用php(或python)删除<li>标签之间的html换行符

I have a large data set of html text, and I frequently find unnecessary, and sometimes multiple, <br> line breaks within <li> tags.

For example:

<li>Some string here<br></li><br><li>Another string here<br><br></li><br>

I would like to remove these <br> that appear between <li> and </li> but preserve everything else, including <br> outside of <li> tags. The text above would become:

<li>Some string here</li><br><li>Another string here</li><br>

What is the regular expression for doing this with preg_replace() in php (or re.sub() in python)?

replacing (<br>)+</li> with </li> will take care of line breaks at the end of the li content at least, which may be good enough for you.
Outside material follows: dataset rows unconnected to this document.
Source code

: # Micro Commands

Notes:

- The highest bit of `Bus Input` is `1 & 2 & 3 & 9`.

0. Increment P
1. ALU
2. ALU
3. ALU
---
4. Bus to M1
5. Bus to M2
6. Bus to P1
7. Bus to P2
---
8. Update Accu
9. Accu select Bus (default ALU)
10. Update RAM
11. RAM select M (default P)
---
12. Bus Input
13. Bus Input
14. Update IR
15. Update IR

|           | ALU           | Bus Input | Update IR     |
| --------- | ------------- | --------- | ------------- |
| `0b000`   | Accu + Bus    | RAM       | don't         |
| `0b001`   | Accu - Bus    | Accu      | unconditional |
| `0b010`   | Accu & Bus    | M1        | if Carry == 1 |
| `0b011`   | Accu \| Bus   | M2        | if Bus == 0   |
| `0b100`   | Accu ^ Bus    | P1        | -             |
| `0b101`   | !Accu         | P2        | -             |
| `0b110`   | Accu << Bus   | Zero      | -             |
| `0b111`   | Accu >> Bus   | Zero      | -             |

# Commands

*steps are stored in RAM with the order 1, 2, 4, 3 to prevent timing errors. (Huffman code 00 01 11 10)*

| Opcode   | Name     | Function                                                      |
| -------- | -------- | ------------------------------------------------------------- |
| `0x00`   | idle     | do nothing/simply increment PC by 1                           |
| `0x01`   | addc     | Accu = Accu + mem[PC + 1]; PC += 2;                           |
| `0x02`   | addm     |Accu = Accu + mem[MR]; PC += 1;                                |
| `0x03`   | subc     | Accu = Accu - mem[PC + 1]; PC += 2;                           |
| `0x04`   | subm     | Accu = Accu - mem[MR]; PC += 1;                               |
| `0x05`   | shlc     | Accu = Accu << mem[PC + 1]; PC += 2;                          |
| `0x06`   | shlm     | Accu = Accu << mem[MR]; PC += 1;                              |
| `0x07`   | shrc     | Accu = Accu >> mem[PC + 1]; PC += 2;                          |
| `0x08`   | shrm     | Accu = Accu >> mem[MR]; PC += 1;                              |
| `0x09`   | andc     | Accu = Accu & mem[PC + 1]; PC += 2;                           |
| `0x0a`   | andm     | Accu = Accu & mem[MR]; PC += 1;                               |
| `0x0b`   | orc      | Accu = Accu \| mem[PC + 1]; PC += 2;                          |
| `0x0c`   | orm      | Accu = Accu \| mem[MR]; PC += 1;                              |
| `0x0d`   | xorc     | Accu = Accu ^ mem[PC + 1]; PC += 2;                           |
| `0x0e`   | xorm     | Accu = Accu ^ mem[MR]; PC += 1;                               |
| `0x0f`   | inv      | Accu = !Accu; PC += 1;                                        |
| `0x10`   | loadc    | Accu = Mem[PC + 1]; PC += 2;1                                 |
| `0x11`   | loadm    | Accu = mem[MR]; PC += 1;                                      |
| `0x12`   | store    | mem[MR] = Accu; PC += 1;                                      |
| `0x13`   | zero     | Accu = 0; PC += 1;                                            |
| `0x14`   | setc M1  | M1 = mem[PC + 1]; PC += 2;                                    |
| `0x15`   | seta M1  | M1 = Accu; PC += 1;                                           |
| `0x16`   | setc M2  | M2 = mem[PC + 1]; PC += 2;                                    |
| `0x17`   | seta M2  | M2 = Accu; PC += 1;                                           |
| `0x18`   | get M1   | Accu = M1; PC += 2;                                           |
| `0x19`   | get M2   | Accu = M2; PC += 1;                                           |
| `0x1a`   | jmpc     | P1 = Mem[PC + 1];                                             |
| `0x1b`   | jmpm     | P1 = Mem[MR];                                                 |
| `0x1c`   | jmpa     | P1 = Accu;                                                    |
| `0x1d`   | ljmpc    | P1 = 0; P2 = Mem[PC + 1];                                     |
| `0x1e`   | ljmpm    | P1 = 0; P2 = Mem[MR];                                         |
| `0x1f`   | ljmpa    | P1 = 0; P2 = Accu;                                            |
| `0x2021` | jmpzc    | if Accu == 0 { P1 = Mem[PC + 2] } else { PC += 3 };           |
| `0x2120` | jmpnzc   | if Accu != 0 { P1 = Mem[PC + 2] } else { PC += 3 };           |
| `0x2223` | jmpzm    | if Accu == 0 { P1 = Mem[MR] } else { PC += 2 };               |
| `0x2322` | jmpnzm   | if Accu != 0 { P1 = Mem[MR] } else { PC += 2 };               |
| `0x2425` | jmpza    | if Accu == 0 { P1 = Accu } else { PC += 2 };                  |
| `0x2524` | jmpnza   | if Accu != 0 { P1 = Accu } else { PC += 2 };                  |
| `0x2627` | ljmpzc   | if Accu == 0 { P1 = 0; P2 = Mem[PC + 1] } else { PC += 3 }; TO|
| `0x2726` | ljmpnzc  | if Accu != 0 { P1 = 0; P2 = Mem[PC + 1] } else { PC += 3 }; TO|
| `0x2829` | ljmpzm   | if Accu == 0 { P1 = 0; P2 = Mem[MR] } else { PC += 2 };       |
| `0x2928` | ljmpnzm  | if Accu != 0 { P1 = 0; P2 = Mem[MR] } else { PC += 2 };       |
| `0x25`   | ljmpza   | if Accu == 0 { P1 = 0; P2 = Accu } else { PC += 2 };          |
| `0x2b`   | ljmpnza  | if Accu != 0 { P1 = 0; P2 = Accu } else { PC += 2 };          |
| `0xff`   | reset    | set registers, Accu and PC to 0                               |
Otherwise, as <li>s sometimes contain other <li>s, you may have a pretty difficult task in front of you that cannot easily be solved with regexp (and maybe cannot be solved with regexp alone at all), see the accepted answer to this question.

Using PHP Simple HTML DOM Parser you can achieve this easily (just like jQuery)

include('simple_html_dom.php');
$html = str_get_html('<li>Some string here<br></li><br><li>Another string here<br><br></li><br>');
foreach($html->find('li br') as $br){
    $br->outertext='';
}
echo $html;

The output will be

<li>Some string here</li><br>
<li>Another string here</li><br>